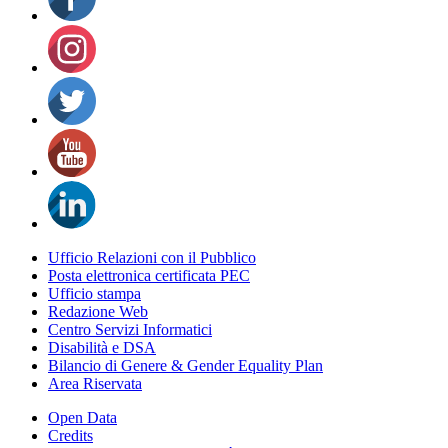
Ufficio Relazioni con il Pubblico
Posta elettronica certificata PEC
Ufficio stampa
Redazione Web
Centro Servizi Informatici
Disabilità e DSA
Bilancio di Genere & Gender Equality Plan
Area Riservata
Open Data
Credits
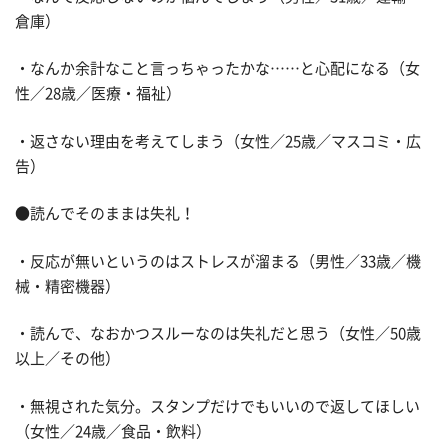
倉庫）
・なんか余計なこと言っちゃったかな……と心配になる（女
性／28歳／医療・福祉）
・返さない理由を考えてしまう（女性／25歳／マスコミ・広
告）
●読んでそのままは失礼！
・反応が無いというのはストレスが溜まる（男性／33歳／機
械・精密機器）
・読んで、なおかつスルーなのは失礼だと思う（女性／50歳
以上／その他）
・無視された気分。スタンプだけでもいいので返してほしい
（女性／24歳／食品・飲料）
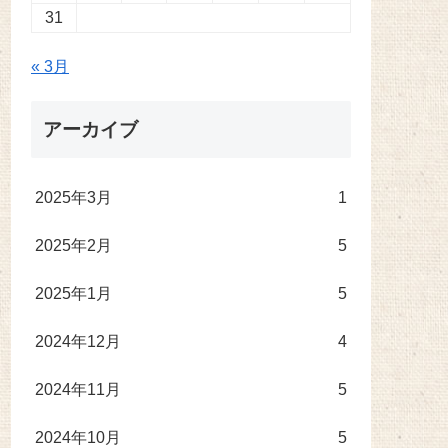
31
« 3月
アーカイブ
2025年3月
1
2025年2月
5
2025年1月
5
2024年12月
4
2024年11月
5
2024年10月
5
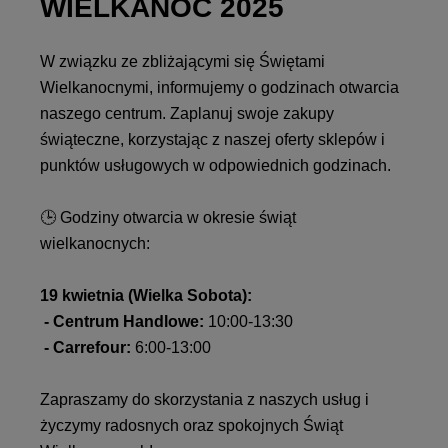
WIELKANOC 2025
W związku ze zbliżającymi się Świętami
Wielkanocnymi, informujemy o godzinach otwarcia
naszego centrum. Zaplanuj swoje zakupy
świąteczne, korzystając z naszej oferty sklepów i
punktów usługowych w odpowiednich godzinach.
🕒 Godziny otwarcia w okresie świąt
wielkanocnych:
19 kwietnia (Wielka Sobota):
- Centrum Handlowe:
10:00-13:30
- Carrefour:
6:00-13:00
Zapraszamy do skorzystania z naszych usług i
życzymy radosnych oraz spokojnych Świąt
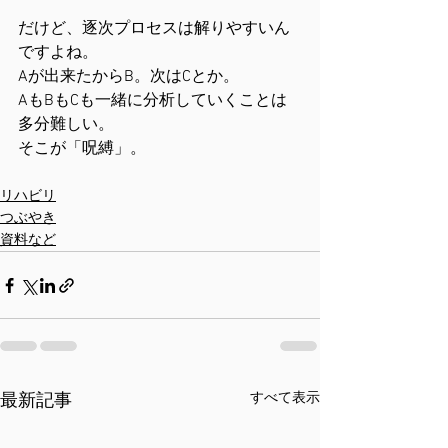
だけど、逐次プロセスは解りやすいん
ですよね。
Aが出来たからB。次はCとか。
AもBもCも一緒に分析していくことは
多分難しい。
そこが「呪縛」。
リハビリ
つぶやき
資料など
すべて表示
最新記事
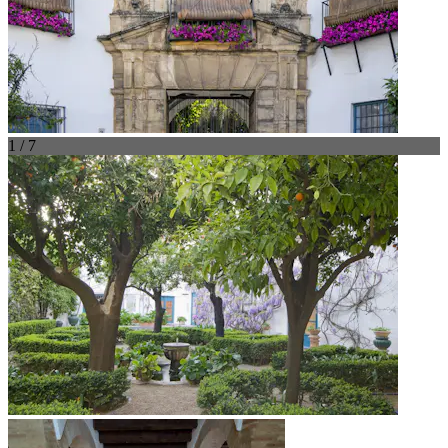
1 / 7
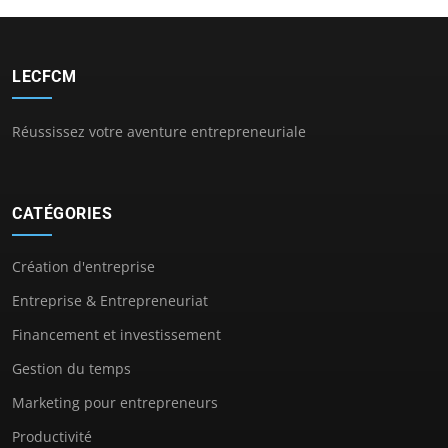
LECFCM
Réussissez votre aventure entrepreneuriale
CATÉGORIES
Création d'entreprise
Entreprise & Entrepreneuriat
Financement et investissement
Gestion du temps
Marketing pour entrepreneurs
Productivité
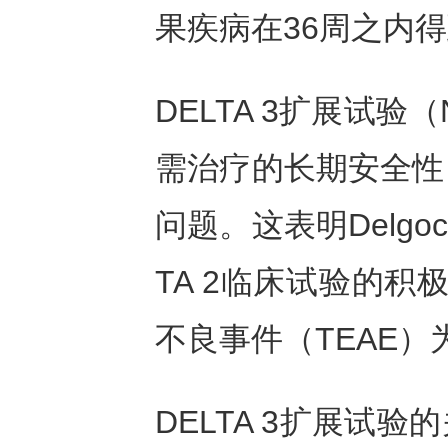
果疾病在36周之内
DELTA 3扩展试验（N
需治疗的长期安全性
问题。这表明Delgoci
TA 2临床试验的
不良事件（TEAE）为
DELTA 3扩展试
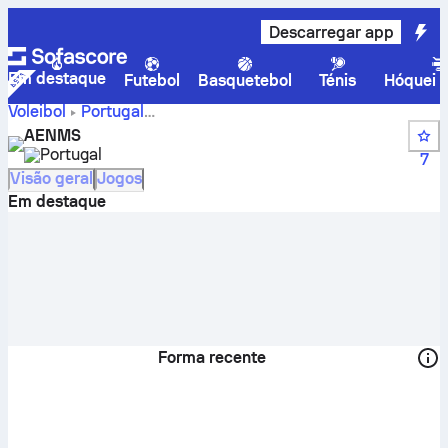
Descarregar app
Em destaque
Futebol
Basquetebol
Ténis
Hóquei n
Voleibol
Portugal
Campeonato Universitário de Lisboa 1º Divisão, Feminino
AENMS
AENMS – resultados em direto, calendário, jogos e
Portugal
7
classificação
Visão geral
Jogos
Em destaque
Forma recente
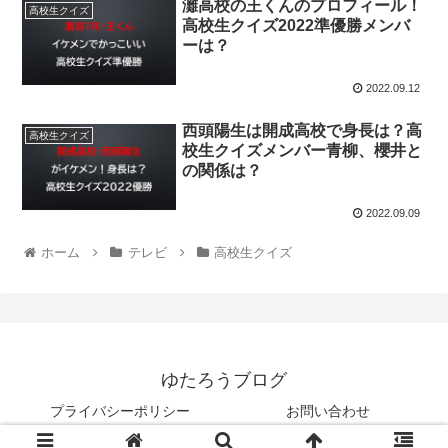
灘高校の王くんのプロフィール！
高校生クイズ
高校生クイズ2022準優勝メンバ
ーは？
2022.09.12
西頭陽生は開成高校で身長は？高
高校生クイズ
校生クイズメンバー青柳、櫻井と
の関係は？
2022.09.09
ホーム
テレビ
高校生クイズ
ゆたろうブログ
プライバシーポリシー
お問い合わせ
© 2022 ゆたろうブログ.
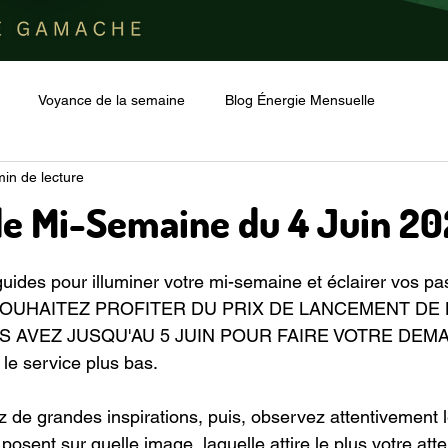
Voyance de la semaine
Blog Énergie Mensuelle
min de lecture
e Mi-Semaine du 4 Juin 2
r 5.
ides pour illuminer votre mi-semaine et éclairer vos pas 
 SOUHAITEZ PROFITER DU PRIX DE LANCEMENT DE 
S AVEZ JUSQU'AU 5 JUIN POUR FAIRE VOTRE DEMAND
r le service plus bas.
 de grandes inspirations, puis, observez attentivement 
osent sur quelle image, laquelle attire le plus votre atte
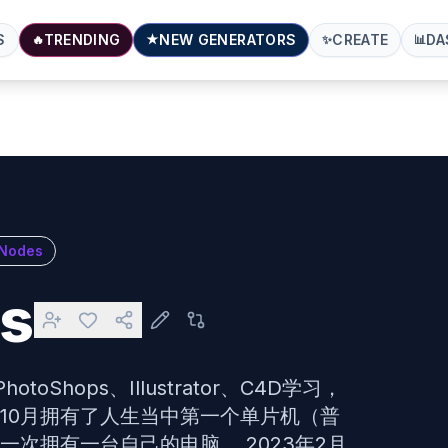
S
TRENDING
NEW GENERATORS
CREATE
DA
🔥
★
✨
📊
Nodes
ys
Shops、Illustrator、C4D学习，
年10月拥有了人生当中第一个单片机（普
一次拥有一台自己的电脑。 2023年2月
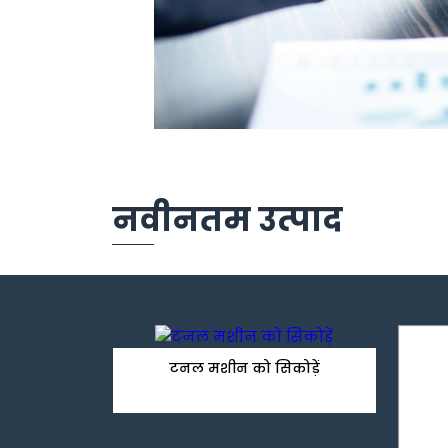
नवीनतम उत्पाद
टनल मशीन को सिकोड़ें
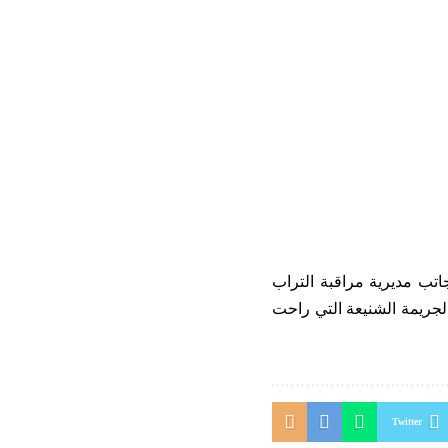
جاتب مديرية مراقبة التراب
جريمة الشنيعة التي راحت
Twitter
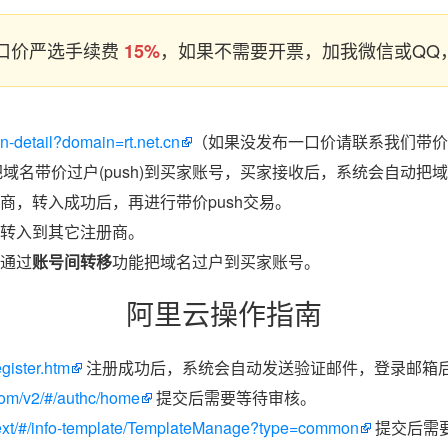
口价严选手续费
，如果不需要开票，加我微信或QQ，
15%
in-detail?domain=rt.net.cn
（如果没发布一口价请联系我们带价p
把域名带价过户(push)到买家账号，买家接收后，系统会自动把
商，转入成功后，再进行带价push交易。
转入到其它注册商。
通过
账号间转移
功能把域名过户到买家账号。
阿里云操作指南
egister.htm
注册成功后，系统会自动发送验证邮件，登录邮箱
.com/v2/#/authc/home
提交后需要等待审核。
/next/#/info-template/TemplateManage?type=common
提交后需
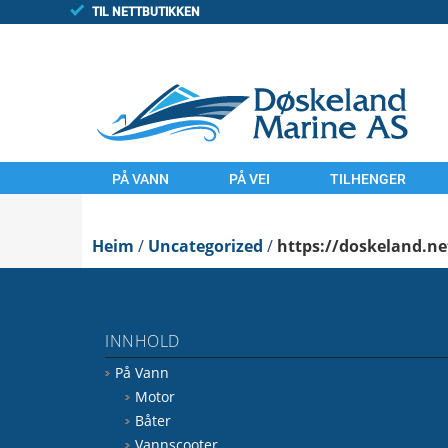
TIL NETTBUTIKKEN
PÅ VANN
PÅ VEI
TILHENGER
MOTOR
MOTORSYKLER
TILHENGAR
Heim
BÅTER
/
Uncategorized
UTSTYR
/
https://doskeland.n
FINN/TORGET
VANNSCOOTER
LAND
UTSTYR
KOMMISJONSSAL
INNHOLD
VANN
FINN.NO/MC
På Vann
FINN.NO/BÅT
FINN.NO/ATV
Motor
Båter
Vannscooter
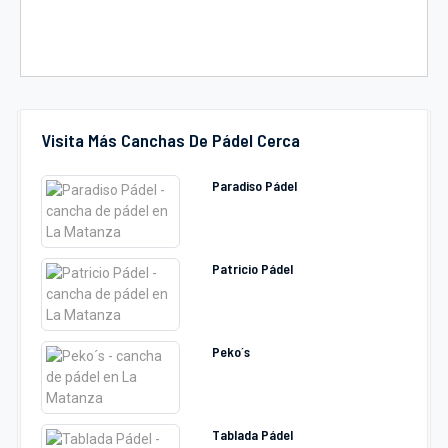
Visita Más Canchas De Pádel Cerca
Paradiso Pádel
Patricio Pádel
Peko´s
Tablada Pádel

#####

_INSTRUCTIONS FOR THE TASK_
Give the listing above again exactly, minus any images.

_ANSWER TO THE EXERCISE_
Ufficio Relazioni con il Pubblico
Posta elettronica certificata PEC
Ufficio stampa
Redazione Web
Centro Servizi Informatici
Disabilità e DSA
Bilancio di Genere & Gender Equality Plan
Area Riservata
Open Data
Credits
倉庫）
・なんか余計なこと言っちゃったかな……と心配になる（女
性／28歳／医療・福祉）
・返さない理由を考えてしまう（女性／25歳／マスコミ・広
告）
●読んでそのままは失礼！
・反応が無いというのはストレスが溜まる（男性／33歳／機
械・精密機器）
・読んで、なおかつスルーなのは失礼だと思う（女性／50歳
以上／その他）
・無視された気分。スタンプだけでもいいので返してほしい
（女性／24歳／食品・飲料）
31
« 3月
アーカイブ
2025年3月
1
2025年2月
5
2025年1月
5
2024年12月
4
2024年11月
5
2024年10月
5
WIELKANOC 2025
W związku ze zbliżającymi się Świętami
Wielkanocnymi, informujemy o godzinach otwarcia
naszego centrum. Zaplanuj swoje zakupy
świąteczne, korzystając z naszej oferty sklepów i
punktów usługowych w odpowiednich godzinach.
🕒 Godziny otwarcia w okresie świąt
wielkanocnych:
19 kwietnia (Wielka Sobota):
- Centrum Handlowe:
10:00-13:30
- Carrefour:
6:00-13:00
Zapraszamy do skorzystania z naszych usług i
życzymy radosnych oraz spokojnych Świąt
だけど、逐次プロセスは解りやすいん
ですよね。
Aが出来たからB。次はCとか。
AもBもCも一緒に分析していくことは
多分難しい。
そこが「呪縛」。
リハビリ
つぶやき
資料など
すべて表示
最新記事
1 / 7
LECFCM
Réussissez votre aventure entrepreneuriale
CATÉGORIES
Création d'entreprise
Entreprise & Entrepreneuriat
Financement et investissement
Gestion du temps
Marketing pour entrepreneurs
Productivité
果疾病在36周之内
DELTA 3扩展试验（N
需治疗的长期安全性
问题。这表明Delgoci
TA 2临床试验的
不良事件（TEAE）为
DELTA 3扩展试
Descarregar app
Em destaque
Futebol
Basquetebol
Ténis
Hóquei n
Voleibol
Portugal
Campeonato Universitário de Lisboa 1º Divisão, Feminino
AENMS
AENMS – resultados em direto, calendário, jogos e
Portugal
7
classificação
Visão geral
Jogos
Em destaque
Forma recente
灘高校の王くんのプロフィール！
高校生クイズ
高校生クイズ2022準優勝メンバ
ーは？
2022.09.12
西頭陽生は開成高校で身長は？高
高校生クイズ
校生クイズメンバー青柳、櫻井と
の関係は？
2022.09.09
ホーム
テレビ
高校生クイズ
ゆたろうブログ
プライバシーポリシー
お問い合わせ
© 2022 ゆたろうブログ.
Voyance de la semaine
Blog Énergie Mensuelle
min de lecture
e Mi-Semaine du 4 Juin 2
r 5.
ides pour illuminer votre mi-semaine et éclairer vos pas 
 SOUHAITEZ PROFITER DU PRIX DE LANCEMENT DE 
S AVEZ JUSQU'AU 5 JUIN POUR FAIRE VOTRE DEMAND
r le service plus bas.
 de grandes inspirations, puis, observez attentivement 
osent sur quelle image, laquelle attire le plus votre atte
S
TRENDING
NEW GENERATORS
CREATE
DA
🔥
★
✨
📊
Nodes
ys
Shops、Illustrator、C4D学习，
年10月拥有了人生当中第一个单片机（普
一次拥有一台自己的电脑。 2023年2月
नवीनतम उत्पाद
टनल मशीन को सिकोड़ें
جاتب مديرية مراقبة التراب
جريمة الشنيعة التي راحت
Twitter
口价严选手续费
，如果不需要开票，加我微信或QQ，
15%
in-detail?domain=rt.net.cn
（如果没发布一口价请联系我们带价p
把域名带价过户(push)到买家账号，买家接收后，系统会自动把
商，转入成功后，再进行带价push交易。
转入到其它注册商。
通过
账号间转移
功能把域名过户到买家账号。
阿里云操作指南
egister.htm
注册成功后，系统会自动发送验证邮件，登录邮箱
.com/v2/#/authc/home
提交后需要等待审核。
/next/#/info-template/TemplateManage?type=common
提交后需
TIL NETTBUTIKKEN
PÅ VANN
PÅ VEI
TILHENGER
MOTOR
MOTORSYKLER
TILHENGAR
Heim
BÅTER
/
Uncategorized
UTSTYR
/
https://doskeland.n
FINN/TORGET
VANNSCOOTER
LAND
UTSTYR
KOMMISJONSSAL
INNHOLD
VANN
FINN.NO/MC
På Vann
FINN.NO/BÅT
FINN.NO/ATV
Motor
Båter
Vannscooter
Visita Más Canchas De Pádel Cerca
Paradiso Pádel
Patricio Pádel
Peko´s
Tablada Pádel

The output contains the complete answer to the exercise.